AI
DeepMind's Genie 2: Generating Interactive 3D Worlds Like Games
2024-12-04
DeepMind, the AI research arm of Google, has made a remarkable breakthrough by presenting a model capable of creating an "endless" variety of playable 3D worlds. This model, named Genie 2, is the successor to DeepMind's earlier Genie released this year. It has the astonishing ability to generate an interactive, real-time scene from a single image and text description, such as "A cute humanoid robot in the woods". In this regard, it shares similarities with models being developed by Fei-Fei Li's company, World Labs, and the Israeli startup Decart.

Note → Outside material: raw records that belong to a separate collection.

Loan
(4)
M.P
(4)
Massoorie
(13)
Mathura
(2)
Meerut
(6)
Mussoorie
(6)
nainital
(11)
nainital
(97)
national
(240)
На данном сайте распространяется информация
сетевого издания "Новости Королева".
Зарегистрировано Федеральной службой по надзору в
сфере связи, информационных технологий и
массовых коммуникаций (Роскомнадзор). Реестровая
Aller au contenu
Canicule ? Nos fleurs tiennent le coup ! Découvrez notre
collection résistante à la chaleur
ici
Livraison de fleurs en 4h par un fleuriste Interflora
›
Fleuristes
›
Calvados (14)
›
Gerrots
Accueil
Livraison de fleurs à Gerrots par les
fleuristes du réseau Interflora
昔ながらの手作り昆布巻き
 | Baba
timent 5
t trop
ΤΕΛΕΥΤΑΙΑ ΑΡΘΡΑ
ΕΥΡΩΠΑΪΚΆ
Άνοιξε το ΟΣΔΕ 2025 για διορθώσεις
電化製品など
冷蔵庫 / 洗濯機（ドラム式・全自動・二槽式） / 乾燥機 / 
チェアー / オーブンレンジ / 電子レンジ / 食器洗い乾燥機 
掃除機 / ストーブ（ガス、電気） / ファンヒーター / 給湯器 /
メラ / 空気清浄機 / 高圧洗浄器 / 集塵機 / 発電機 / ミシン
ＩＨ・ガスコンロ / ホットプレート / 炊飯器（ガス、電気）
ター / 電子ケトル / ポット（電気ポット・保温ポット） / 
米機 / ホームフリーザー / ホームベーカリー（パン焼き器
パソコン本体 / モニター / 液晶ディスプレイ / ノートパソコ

DeepMind's Genie 2: Unleashing the Potential of 3D Worlds
Model's Training and Capabilities
Trained on videos, Genie 2 can simulate object interactions, animations, lighting, physics, reflections, and the behavior of "NPCs". Many of its simulations resemble AAA video games, and the reason might be that its training data includes playthroughs of popular titles. However, like many AI labs, DeepMind has not disclosed many details about its data sourcing methods due to competitive or other reasons.This model can generate a "vast diversity of rich 3D worlds", and users can take actions like jumping and swimming by using a mouse or keyboard. It can generate consistent worlds with different perspectives, such as first-person and isometric views, for up to a minute, with the majority lasting 10-20 seconds. Genie 2 responds intelligently to actions taken by pressing keys on a keyboard, identifying the character and moving it correctly. For example, it can figure out that arrow keys should move a robot and not trees or clouds.Comparison with Other Models
Most models like Genie 2, which are world models, can simulate games and 3D environments but often face issues such as artifacting, consistency, and hallucination. For instance, Decart's Minecraft simulator, Oasis, has a low resolution and quickly "forgets" the layout of levels. However, Genie 2 can remember parts of a simulated scene that are not in view and render them accurately when they become visible again. World Labs' models also possess this ability.Although games created with Genie 2 might not be overly fun as they erase progress every minute or so, DeepMind positions the model as a research and creative tool. It can turn concept art and drawings into fully interactive environments and help researchers generate evaluation tasks that agents have not seen during training.Future Implications and Research Focus
While Genie 2 is still in the early stages, DeepMind believes it will be a key component in developing AI agents of the future. Google has been pouring increasing resources into world model research, which is expected to be the next big thing in generative AI. In October, DeepMind hired Tim Brooks, who was leading the development of OpenAI's Sora video generator, to work on video generation technologies and world simulators. Two years ago, the lab also poached Tim Rocktäschel, known for his "open-endedness" experiments with video games like Nethack, from Meta.This research holds great potential for various fields, from game development to artificial intelligence. It opens up new possibilities for creating immersive and interactive experiences and evaluating AI agents in diverse environments. As DeepMind continues to advance this technology, it will likely have a significant impact on the future of both the gaming and AI industries.